Swapping burning wood for coal won’t save the climate.
Berlin – The International Energy Agency (IEA)’s roadmap released today fails to acknowledge the science that burning huge volumes of wood to substitute for burning coal is at least as emissive and climate damaging as coal in the short time frame to 2050, according to the global Environmental Paper Network (EPN).
“The simple fact is that – in order to reduce carbon emissions causing climate change – the world has to move beyond burning of fossil fuels and of forest biomass, and move substantially to genuine low emissions renewables”, said Peg Putt, Coordinator of the Forests, Climate and Biomass Working Group of the EPN.
“Under the IEA’s plan instead, the natural forests of the world will be plundered, degraded and destroyed to burn for large scale energy production. Monoculture tree plantations grown for burning will displace communities and vitally needed agriculture that feeds the world, whilst the capacity for forests to remove and safely store carbon out of the atmosphere will be seriously depleted.”
“The idea that a huge expansion in large scale bioenergy production can be fed from plantations on marginal land without affecting natural forests or agriculture is plain wrong and can never supply the volumes envisaged. That marginal land is where people have been driven to as agricultural expansion has dispossessed them, and where such land is empty it is vital to use for forest restoration to draw down and store carbon and tackle the biodiversity crisis. The last thing we should be doing is clearing and burning it to establish masses of monoculture plantations for even more large scale burning for energy.”
The IEA published the report “Net Zero in 2050: A roadmap for the global energy sector” after sustained pressure to lay out a pathway for what is needed from governments, companies, investors and citizens to put emissions on a path in line with a temperature rise of 1.5 degrees Celsius.
This pathway rightly involves no new investment in fossil fuel supply, but wrongly builds in a 60% expansion in bioenergy and continues to buy into the false assumption that energy from forest biomass is carbon neutral when it is actually a major emissions source.
The most desirable path to draw down carbon is to protect and restore natural forests, thereby reducing emissions and removing atmospheric carbon dioxide while supporting biodiversity, resilience and well-being, not burning forest biomass and then applying carbon capture and storage technologies that remain unproven at scale, as the IEA is suggesting.

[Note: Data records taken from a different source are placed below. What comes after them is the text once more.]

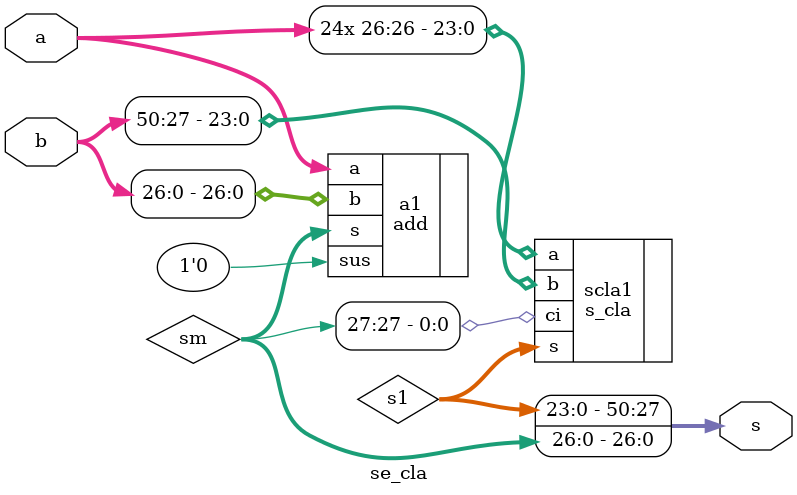
<source format=v>


//     // 输入信号
//     reg signed [19:0] a;  // 20位有符号数
//     reg signed [35:0] b;  // 36位有符号数
    
//     // 输出信号
//     wire signed [35:0] s; // 36位有符号结果
    
//     // 实例化被测模块
//     se_cla uut (
//         .a(a),
//         .b(b),
//         .s(s)
//     );
    
//     initial begin

//         // 测试用例 1：两个正数相加
//         a = 20'sd100_000;
//         b = 36'sd500_000;
//         #10 print_result();
        
//         // 测试用例 2：一个正数加一个负数
//         a = 20'sd300_000;  // 300000
//         b = -36'sd200_000; // -200000
//         #10 print_result();

//         // 测试用例 3：两个负数相加
//         a = -20'sd250_000;
//         b = -36'sd600_000;
//         #10 print_result();

//         // 测试用例 4：a 为 0
//         a = 20'sd0;
//         b = 36'sd123456;
//         #10 print_result();

//         // 测试用例 5：b 为 0
//         a = 20'sd654321;
//         b = 36'sd0;
//         #10 print_result();

//         // 测试用例 6：最大正数 + 1
//         a = 20'sd524287;  // 20 位最大正数 (2^19 - 1)
//         b = 36'sd1;
//         #10 print_result();

//         // 测试用例 7：最小负数 + 负数
//         a = -20'sd524288;  // 20 位最小负数 (-2^19)
//         b = -36'sd10;
//         #10 print_result();

//         // 测试结束
//         $finish;
//     end

//     task print_result;
//         begin
//             $display("Time=%0t | a=%d | b=%d | s=%d", $time, $signed(a), $signed(b), $signed(s));
//         end
//     endtask

// endmodule

module se_cla(
    input [26:0] a,
    input [50:0] b,
    output wire [50:0] s
);

    wire [27:0] sm;
    wire [23:0] s1;
    wire [26:0] s2;
    
    s_cla scla1(
        .a({24{a[26]}}),
        .b(b[50:27]),
        .ci(sm[27]),
        .s(s1)
    );
    add #(27) a1(
        .a(a),
        .b(b[26:0]),
        .s(sm),
        .sus(1'b0)
    );
    assign s = {s1,sm[26:0]};

endmodule
</source>
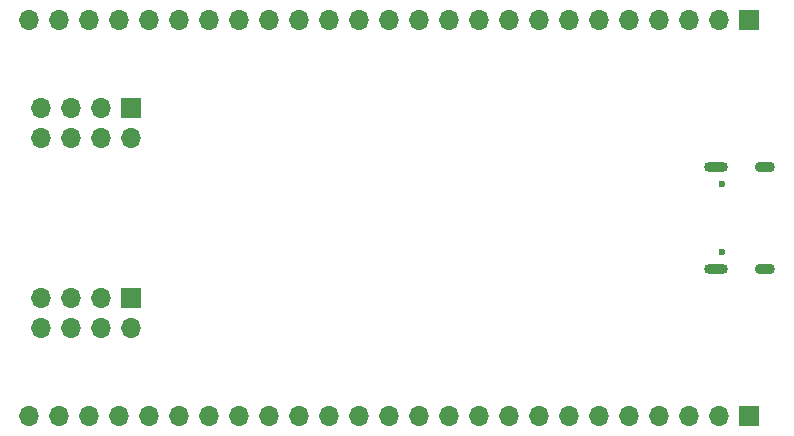
<source format=gbs>
G04 #@! TF.GenerationSoftware,KiCad,Pcbnew,5.1.8+dfsg1-1~bpo10+1*
G04 #@! TF.CreationDate,2020-12-26T22:42:37+08:00*
G04 #@! TF.ProjectId,stm32-io-extend,73746d33-322d-4696-9f2d-657874656e64,rev?*
G04 #@! TF.SameCoordinates,PX4cf27c8PY5b7b308*
G04 #@! TF.FileFunction,Soldermask,Bot*
G04 #@! TF.FilePolarity,Negative*
%FSLAX46Y46*%
G04 Gerber Fmt 4.6, Leading zero omitted, Abs format (unit mm)*
G04 Created by KiCad (PCBNEW 5.1.8+dfsg1-1~bpo10+1) date 2020-12-26 22:42:37*
%MOMM*%
%LPD*%
G01*
G04 APERTURE LIST*
%ADD10O,1.700000X1.700000*%
%ADD11R,1.700000X1.700000*%
%ADD12C,0.600000*%
%ADD13O,1.700000X0.900000*%
%ADD14O,2.000000X0.900000*%
G04 APERTURE END LIST*
D10*
G04 #@! TO.C,J5*
X3515000Y3275000D03*
X6055000Y3275000D03*
X8595000Y3275000D03*
X11135000Y3275000D03*
X13675000Y3275000D03*
X16215000Y3275000D03*
X18755000Y3275000D03*
X21295000Y3275000D03*
X23835000Y3275000D03*
X26375000Y3275000D03*
X28915000Y3275000D03*
X31455000Y3275000D03*
X33995000Y3275000D03*
X36535000Y3275000D03*
X39075000Y3275000D03*
X41615000Y3275000D03*
X44155000Y3275000D03*
X46695000Y3275000D03*
X49235000Y3275000D03*
X51775000Y3275000D03*
X54315000Y3275000D03*
X56855000Y3275000D03*
X59395000Y3275000D03*
X61935000Y3275000D03*
D11*
X64475000Y3275000D03*
G04 #@! TD*
D10*
G04 #@! TO.C,J4*
X3515000Y36725000D03*
X6055000Y36725000D03*
X8595000Y36725000D03*
X11135000Y36725000D03*
X13675000Y36725000D03*
X16215000Y36725000D03*
X18755000Y36725000D03*
X21295000Y36725000D03*
X23835000Y36725000D03*
X26375000Y36725000D03*
X28915000Y36725000D03*
X31455000Y36725000D03*
X33995000Y36725000D03*
X36535000Y36725000D03*
X39075000Y36725000D03*
X41615000Y36725000D03*
X44155000Y36725000D03*
X46695000Y36725000D03*
X49235000Y36725000D03*
X51775000Y36725000D03*
X54315000Y36725000D03*
X56855000Y36725000D03*
X59395000Y36725000D03*
X61935000Y36725000D03*
D11*
X64475000Y36725000D03*
G04 #@! TD*
D10*
G04 #@! TO.C,J3*
X4575000Y10675000D03*
X4575000Y13215000D03*
X7115000Y10675000D03*
X7115000Y13215000D03*
X9655000Y10675000D03*
X9655000Y13215000D03*
X12195000Y10675000D03*
D11*
X12195000Y13215000D03*
G04 #@! TD*
D10*
G04 #@! TO.C,J2*
X4575000Y26805000D03*
X4575000Y29345000D03*
X7115000Y26805000D03*
X7115000Y29345000D03*
X9655000Y26805000D03*
X9655000Y29345000D03*
X12195000Y26805000D03*
D11*
X12195000Y29345000D03*
G04 #@! TD*
D12*
G04 #@! TO.C,J1*
X62165000Y17135000D03*
X62165000Y22915000D03*
D13*
X65855000Y24345000D03*
X65855000Y15705000D03*
D14*
X61685000Y24345000D03*
X61685000Y15705000D03*
G04 #@! TD*
M02*

</source>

An entity called IEA Bioenergy, whose precise relationship with IEA remains unclear, has for some time been acting as an advocate for bioenergy and aggressively challenging expert science from bodies like the European Academy of Sciences Advisory Committee, who responded in May 2020 with an open letter saying “when a power station switches from coal to wood pellets, a significant amount of extra CO2 is released, so there follows a period (carbon payback period) during which switching from coal to forest biomass increases atmospheric levels of CO2. This is often a long period – much beyond the time we have available to meet Paris Agreement targets of limiting warming to 1.5-2oC.”